───── DATA SECTION ─────
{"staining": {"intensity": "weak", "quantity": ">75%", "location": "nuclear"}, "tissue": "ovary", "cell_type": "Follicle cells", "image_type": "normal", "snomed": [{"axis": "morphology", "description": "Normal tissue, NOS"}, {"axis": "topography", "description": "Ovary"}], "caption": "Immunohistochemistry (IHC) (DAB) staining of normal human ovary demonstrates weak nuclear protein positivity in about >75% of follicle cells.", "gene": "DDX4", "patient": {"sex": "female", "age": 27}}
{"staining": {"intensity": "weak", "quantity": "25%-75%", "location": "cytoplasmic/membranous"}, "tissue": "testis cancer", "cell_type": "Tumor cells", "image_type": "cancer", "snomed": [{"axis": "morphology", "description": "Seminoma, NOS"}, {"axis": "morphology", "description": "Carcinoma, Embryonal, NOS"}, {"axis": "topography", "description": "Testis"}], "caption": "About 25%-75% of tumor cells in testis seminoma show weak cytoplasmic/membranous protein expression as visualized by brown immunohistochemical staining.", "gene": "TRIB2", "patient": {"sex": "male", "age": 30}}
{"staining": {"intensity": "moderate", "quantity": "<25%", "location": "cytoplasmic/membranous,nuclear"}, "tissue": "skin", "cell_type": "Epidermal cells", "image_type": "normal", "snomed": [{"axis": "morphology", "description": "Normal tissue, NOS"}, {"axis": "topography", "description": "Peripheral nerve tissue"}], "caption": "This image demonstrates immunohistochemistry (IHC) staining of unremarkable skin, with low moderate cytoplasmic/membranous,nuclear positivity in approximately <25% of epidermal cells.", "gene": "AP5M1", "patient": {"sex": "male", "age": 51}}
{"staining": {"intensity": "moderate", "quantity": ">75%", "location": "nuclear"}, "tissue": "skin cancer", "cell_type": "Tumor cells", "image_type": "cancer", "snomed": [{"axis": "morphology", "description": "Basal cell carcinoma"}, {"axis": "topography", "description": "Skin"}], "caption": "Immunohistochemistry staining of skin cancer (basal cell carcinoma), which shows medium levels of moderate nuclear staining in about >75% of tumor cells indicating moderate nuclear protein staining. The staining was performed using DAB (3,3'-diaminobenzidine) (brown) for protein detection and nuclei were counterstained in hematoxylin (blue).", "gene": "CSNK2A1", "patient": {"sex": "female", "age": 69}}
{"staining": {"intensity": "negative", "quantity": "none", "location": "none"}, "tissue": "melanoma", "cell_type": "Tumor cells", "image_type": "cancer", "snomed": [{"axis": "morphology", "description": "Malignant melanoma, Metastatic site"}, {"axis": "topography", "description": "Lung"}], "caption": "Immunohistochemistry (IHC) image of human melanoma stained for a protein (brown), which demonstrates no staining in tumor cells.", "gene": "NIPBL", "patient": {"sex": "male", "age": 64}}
─────
**EXERCISE AIM:**
Taking the entries above, restate exactly those lines that fall between the line with "25%-75% of tumor" and the line with "image demonstrates immunohistochemistry", keeping both of those lines too.

**EXERCISE RESPONSE:**
{"staining": {"intensity": "weak", "quantity": "25%-75%", "location": "cytoplasmic/membranous"}, "tissue": "testis cancer", "cell_type": "Tumor cells", "image_type": "cancer", "snomed": [{"axis": "morphology", "description": "Seminoma, NOS"}, {"axis": "morphology", "description": "Carcinoma, Embryonal, NOS"}, {"axis": "topography", "description": "Testis"}], "caption": "About 25%-75% of tumor cells in testis seminoma show weak cytoplasmic/membranous protein expression as visualized by brown immunohistochemical staining.", "gene": "TRIB2", "patient": {"sex": "male", "age": 30}}
{"staining": {"intensity": "moderate", "quantity": "<25%", "location": "cytoplasmic/membranous,nuclear"}, "tissue": "skin", "cell_type": "Epidermal cells", "image_type": "normal", "snomed": [{"axis": "morphology", "description": "Normal tissue, NOS"}, {"axis": "topography", "description": "Peripheral nerve tissue"}], "caption": "This image demonstrates immunohistochemistry (IHC) staining of unremarkable skin, with low moderate cytoplasmic/membranous,nuclear positivity in approximately <25% of epidermal cells.", "gene": "AP5M1", "patient": {"sex": "male", "age": 51}}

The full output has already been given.